Technology changes. Plan to check and update your archive every few years:

  • Convert obsolete formats (e.g., WordPerfect) to modern standards
  • Migrate files from aging hard drives
  • Re-test access to cloud repositories

Real-World Example: An Oral History Archive

A graduate student at the University of Toronto conducted 25 interviews with first-generation immigrant families. Using a Zoom recorder and a backup app on their phone, they captured high-quality WAV files. They:

  • Scanned family photographs using a flatbed scanner at 600 dpi
  • Uploaded all files into Tropy with Dublin Core metadata
  • Used Otter.ai for transcriptions and Descript for editing
  • Backed up to two external drives and Google Drive
  • Wrote a README explaining the purpose and scope of the collection

This project was later accepted into the university’s digital repository with minimal adjustment.

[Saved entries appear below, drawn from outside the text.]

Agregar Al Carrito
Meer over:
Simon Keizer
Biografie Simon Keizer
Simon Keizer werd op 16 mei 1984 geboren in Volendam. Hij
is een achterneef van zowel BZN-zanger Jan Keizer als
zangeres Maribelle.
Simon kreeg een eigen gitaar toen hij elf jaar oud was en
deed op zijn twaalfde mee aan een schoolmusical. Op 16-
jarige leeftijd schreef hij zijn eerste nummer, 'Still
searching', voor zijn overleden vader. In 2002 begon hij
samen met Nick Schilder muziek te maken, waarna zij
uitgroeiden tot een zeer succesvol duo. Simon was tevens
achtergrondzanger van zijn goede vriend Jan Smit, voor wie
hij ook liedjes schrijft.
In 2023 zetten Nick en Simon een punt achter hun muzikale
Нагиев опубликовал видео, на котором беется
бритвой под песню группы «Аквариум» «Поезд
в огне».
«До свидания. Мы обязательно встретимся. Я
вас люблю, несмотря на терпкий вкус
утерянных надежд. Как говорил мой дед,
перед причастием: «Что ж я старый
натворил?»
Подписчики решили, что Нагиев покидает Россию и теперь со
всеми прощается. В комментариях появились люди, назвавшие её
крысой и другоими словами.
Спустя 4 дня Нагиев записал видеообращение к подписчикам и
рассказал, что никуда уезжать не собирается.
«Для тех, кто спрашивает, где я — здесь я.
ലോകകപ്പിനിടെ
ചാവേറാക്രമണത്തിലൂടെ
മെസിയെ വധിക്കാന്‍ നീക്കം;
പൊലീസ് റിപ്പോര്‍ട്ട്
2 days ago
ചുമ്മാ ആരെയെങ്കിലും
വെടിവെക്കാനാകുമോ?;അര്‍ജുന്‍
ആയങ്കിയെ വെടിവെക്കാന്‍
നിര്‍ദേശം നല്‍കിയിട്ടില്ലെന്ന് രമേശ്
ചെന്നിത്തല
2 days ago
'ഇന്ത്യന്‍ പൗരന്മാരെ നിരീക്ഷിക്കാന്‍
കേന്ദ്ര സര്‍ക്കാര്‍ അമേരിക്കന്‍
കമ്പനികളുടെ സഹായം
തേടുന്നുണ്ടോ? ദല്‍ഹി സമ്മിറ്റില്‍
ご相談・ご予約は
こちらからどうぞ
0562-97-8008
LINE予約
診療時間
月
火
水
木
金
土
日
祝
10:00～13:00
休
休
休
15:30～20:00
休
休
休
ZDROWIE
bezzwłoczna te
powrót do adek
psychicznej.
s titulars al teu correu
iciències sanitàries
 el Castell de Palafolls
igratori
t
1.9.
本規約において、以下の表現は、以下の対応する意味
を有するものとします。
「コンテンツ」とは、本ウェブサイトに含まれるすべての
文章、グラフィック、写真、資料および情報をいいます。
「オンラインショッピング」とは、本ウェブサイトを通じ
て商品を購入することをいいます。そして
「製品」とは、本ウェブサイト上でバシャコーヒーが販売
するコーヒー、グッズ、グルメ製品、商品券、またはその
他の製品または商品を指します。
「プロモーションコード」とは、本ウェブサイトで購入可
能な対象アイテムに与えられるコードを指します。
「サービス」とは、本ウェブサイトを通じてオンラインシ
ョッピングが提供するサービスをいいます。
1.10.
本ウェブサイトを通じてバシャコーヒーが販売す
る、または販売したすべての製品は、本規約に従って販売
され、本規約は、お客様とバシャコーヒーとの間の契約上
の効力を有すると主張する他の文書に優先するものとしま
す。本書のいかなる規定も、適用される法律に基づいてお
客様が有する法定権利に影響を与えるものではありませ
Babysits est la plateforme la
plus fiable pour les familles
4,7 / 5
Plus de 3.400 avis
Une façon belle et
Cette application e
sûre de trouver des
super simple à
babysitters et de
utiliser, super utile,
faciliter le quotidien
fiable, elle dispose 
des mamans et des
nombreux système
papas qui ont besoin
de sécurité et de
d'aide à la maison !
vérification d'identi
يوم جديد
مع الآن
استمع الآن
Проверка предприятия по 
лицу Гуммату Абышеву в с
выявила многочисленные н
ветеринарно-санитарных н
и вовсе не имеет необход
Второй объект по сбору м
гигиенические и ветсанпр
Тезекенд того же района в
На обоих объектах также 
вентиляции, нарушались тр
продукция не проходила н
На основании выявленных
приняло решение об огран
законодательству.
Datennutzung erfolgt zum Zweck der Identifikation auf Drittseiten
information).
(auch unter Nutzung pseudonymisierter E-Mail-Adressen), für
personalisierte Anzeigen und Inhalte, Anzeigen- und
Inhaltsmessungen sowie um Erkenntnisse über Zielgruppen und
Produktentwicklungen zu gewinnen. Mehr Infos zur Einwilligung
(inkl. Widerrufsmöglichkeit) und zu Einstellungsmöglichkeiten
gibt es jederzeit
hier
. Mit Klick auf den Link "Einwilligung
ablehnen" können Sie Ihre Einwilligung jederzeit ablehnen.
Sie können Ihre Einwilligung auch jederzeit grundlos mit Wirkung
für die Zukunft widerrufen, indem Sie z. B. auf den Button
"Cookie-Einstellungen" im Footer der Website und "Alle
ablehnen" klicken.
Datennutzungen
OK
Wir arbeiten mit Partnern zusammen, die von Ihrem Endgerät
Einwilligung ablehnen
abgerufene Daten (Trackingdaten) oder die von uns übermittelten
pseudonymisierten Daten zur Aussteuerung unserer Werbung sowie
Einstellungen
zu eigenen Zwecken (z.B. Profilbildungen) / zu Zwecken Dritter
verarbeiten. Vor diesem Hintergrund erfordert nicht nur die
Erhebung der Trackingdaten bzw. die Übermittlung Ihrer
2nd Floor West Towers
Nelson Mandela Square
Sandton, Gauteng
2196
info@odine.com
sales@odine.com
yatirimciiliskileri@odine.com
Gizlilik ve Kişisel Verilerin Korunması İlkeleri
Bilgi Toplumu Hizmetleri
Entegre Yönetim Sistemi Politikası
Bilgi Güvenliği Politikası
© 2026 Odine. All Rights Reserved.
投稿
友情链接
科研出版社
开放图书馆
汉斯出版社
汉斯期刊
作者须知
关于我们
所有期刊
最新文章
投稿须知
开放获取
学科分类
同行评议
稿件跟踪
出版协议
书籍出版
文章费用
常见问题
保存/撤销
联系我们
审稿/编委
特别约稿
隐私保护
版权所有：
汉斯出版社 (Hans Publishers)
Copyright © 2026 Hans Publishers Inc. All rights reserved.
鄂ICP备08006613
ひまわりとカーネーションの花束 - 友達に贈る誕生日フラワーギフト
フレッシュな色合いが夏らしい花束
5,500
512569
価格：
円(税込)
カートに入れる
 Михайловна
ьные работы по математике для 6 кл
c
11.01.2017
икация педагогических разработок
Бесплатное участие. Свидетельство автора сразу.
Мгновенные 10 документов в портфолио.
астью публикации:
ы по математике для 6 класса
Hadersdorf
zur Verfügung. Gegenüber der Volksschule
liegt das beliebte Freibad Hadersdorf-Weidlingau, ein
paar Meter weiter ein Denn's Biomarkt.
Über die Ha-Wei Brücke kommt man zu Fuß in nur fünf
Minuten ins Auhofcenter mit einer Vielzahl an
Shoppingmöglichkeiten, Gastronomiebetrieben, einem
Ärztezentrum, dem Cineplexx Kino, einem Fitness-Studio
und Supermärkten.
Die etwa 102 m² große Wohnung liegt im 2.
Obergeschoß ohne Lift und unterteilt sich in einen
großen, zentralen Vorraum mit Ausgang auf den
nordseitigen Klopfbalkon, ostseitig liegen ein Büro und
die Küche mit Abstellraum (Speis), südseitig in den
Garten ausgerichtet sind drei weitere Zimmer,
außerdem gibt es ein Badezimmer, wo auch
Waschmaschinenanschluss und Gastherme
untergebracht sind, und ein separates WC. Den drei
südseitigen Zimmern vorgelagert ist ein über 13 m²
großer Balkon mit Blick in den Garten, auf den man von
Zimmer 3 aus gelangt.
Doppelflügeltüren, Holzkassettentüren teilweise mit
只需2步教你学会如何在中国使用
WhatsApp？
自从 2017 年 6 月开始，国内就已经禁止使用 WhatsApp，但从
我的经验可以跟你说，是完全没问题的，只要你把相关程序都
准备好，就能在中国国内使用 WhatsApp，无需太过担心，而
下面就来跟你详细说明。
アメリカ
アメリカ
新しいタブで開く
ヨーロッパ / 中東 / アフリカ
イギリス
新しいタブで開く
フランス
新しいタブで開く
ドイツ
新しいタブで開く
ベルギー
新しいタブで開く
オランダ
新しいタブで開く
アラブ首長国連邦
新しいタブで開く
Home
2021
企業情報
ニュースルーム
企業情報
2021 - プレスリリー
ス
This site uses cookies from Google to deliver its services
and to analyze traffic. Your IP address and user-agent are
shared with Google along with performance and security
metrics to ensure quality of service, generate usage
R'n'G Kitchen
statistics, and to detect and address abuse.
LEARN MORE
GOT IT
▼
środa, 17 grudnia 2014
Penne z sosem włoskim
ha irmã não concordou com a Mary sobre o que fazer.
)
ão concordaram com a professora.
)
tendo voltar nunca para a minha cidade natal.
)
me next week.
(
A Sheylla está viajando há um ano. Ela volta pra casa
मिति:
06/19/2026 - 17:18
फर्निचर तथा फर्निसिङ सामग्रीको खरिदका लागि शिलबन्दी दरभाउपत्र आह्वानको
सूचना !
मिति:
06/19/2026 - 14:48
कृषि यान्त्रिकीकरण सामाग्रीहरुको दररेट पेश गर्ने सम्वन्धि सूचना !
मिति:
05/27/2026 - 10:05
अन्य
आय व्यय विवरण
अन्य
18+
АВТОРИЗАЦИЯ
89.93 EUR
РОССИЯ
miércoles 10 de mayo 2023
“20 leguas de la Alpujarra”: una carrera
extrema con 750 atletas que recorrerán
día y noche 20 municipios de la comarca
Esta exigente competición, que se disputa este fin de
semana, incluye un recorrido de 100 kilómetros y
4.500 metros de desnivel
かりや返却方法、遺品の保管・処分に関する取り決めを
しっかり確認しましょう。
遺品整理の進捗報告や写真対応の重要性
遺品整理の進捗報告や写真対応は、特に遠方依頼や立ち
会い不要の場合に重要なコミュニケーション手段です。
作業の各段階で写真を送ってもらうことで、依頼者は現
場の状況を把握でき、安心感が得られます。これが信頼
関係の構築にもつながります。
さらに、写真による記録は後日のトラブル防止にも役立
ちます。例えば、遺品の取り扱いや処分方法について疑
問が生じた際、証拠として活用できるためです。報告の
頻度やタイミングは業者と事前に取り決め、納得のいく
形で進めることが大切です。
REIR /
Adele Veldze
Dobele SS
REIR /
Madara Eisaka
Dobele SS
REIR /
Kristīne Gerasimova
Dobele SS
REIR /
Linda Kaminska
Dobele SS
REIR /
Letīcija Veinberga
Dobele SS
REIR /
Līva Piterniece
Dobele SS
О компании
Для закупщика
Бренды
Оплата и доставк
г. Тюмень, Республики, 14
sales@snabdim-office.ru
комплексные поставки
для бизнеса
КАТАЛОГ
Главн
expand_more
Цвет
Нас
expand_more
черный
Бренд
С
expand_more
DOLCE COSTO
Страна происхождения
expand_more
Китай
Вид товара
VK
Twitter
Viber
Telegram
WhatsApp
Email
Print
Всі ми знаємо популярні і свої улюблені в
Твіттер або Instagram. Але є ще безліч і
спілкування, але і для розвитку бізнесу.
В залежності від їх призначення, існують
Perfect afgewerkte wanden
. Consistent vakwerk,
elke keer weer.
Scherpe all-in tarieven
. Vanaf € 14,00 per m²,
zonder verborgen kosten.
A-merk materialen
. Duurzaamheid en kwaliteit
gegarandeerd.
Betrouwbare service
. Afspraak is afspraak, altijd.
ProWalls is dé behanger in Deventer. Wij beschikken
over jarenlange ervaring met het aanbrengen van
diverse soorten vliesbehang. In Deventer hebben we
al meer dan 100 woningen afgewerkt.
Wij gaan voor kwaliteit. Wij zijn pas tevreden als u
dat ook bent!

Where to Deposit Your Digital Archive

If your project has long-term value, consider depositing it in a trusted repository:

  • Institutional repositories (university libraries)
  • Omeka (open-source publishing platform for archives)
  • DPLA (Digital Public Library of America)
  • Internet Archive
  • StoryCorps Archive for oral history interviews

Always check their format and metadata requirements before submitting.

Conclusion

Digital archiving may seem technical, but it is ultimately an extension of good historical practice: preserving, organizing, and sharing knowledge responsibly. With careful planning, the right tools, and attention to metadata and storage, even beginners can build a robust and lasting archive. In doing so, you’re not just protecting data—you’re preserving memory, culture, and stories for generations to come.